According to researchers at Trustwave, the latest variant of Locky ransomware is called Ykcol (that’s Locky spelled backwards) and was part of a Sept. 19 spam blast targeting 3 million inboxes within a three-hour period. Messages were sent from the notorious Necurs botnet.

That campaign dovetails recent campaigns that pushed out Locky variants Lukitus and Diablo during the same 30-day period between Aug. 14 and Sept. 19. The Lukitus campaign started at the end of August and lasted more than a week, sending 15 million to 20 million emails.

“The behavior is the same, but the extensions used to encrypt the files and the malware binaries are constantly changing,” said Karl Sigler, threat intelligence manager for SpiderLabs at Trustwave. With Ykcol, encrypted files use the extension .ykcol. Sigler said Locky authors also “tweak” the malware’s binaries, only slightly changing code such as variable names or internal logic.

“They are constantly updating the malware to evade detection,” Sigler said.

As with a previous Lukitus version of the Locky, the Ykcol ransomware follows the same convention and is packed with Game of Thrones references. References in the malware’s Visual Basic script include “Aria,” “HoldTheDoor,” “SansaStark,” “Throne,”  and the misspelled “JohnSnow,”  and “RobertBaration.”

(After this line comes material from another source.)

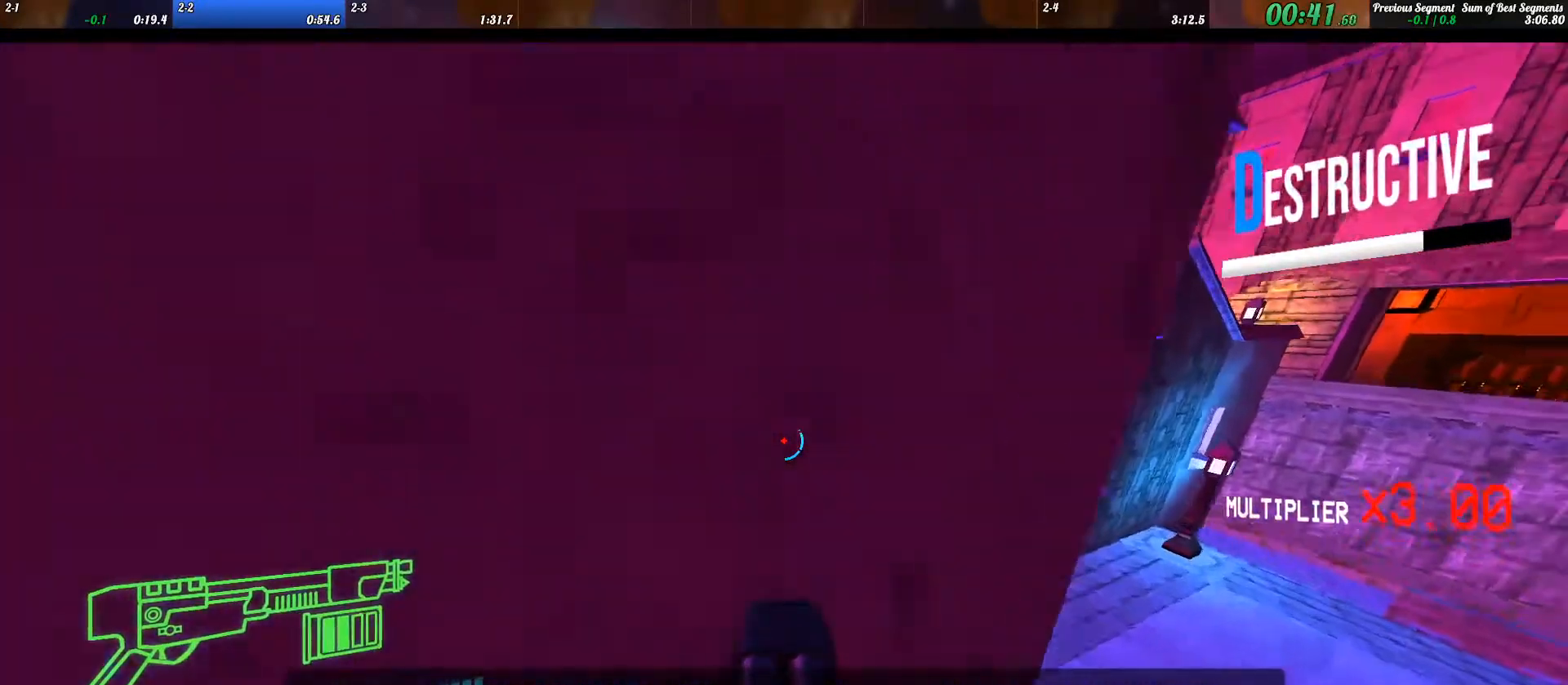
{"keys": ["w"], "events": [[67, "space", "down"], [100, "ctrl_l", "down"], [233, "ctrl_l", "up"], [233, "space", "up"]]}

“What is most interesting with Ykcol is how it has changed its strategy when it comes to getting onto the victim’s system,” Sigler said.

Where Diablo used fake invoices and Lukitus tried everything under the sun from malicious URLs, Office docs and compressed script files (java or .vbs), Ykcol’s strategy is to send “vague” invoices that show up blank.

“With Ykcol they appear to limit the campaign to a fake invoice with minimal information. The attachment is a 7zipped VBScript that downloads Locky,” he said.  With 7zipped files, some A/V scanners may have trouble inspecting it since Zip and RAR are more typical compression methods.

If the malicious attachment is engaged a JS downloader uses either a XMLHttpRequest object (that can be used to request data from a web server) or PowerShell commands to download the binary files. Additionally, the attachment’s macro script is also responsible for executing the downloaded binaries.

“It’s about options. Local endpoint protection may have heuristics looking for scripts to invoke Powershell or the XMLHTTP methods of downloading. By using both, one or the other may be able to bypass those protections,” Sigler said.

He added, from Diablo to Ykcol the cost of ransom dropped from .5 bitcoins to .25 bitcoins or fr $2000-$2500 to $1000-$1250.  He also noted, while there is a free decryption key for older versions of Locky, it won’t work on the newer versions.

Over the past two years, 35 unique ransomware strains earned cybercriminals $25 million, with Locky and its many variants being the most profitable, according to a study released in July by Google, Chainalysis, UC San Diego, and the NYU Tandom School of Engineering. Locky has pulled in $7 million in ransomware payments since 2016.

“These behaviors reveal a constantly evolving bag of tricks, where the campaigns change daily, yet deliver the same ultimate payload,” wrote Trustwave in an upcoming blog post outlining the research.

Trustwave said it suspects Ykcol has run its course and that cybercriminals behind the Locky ransomware are already working on an updated variant.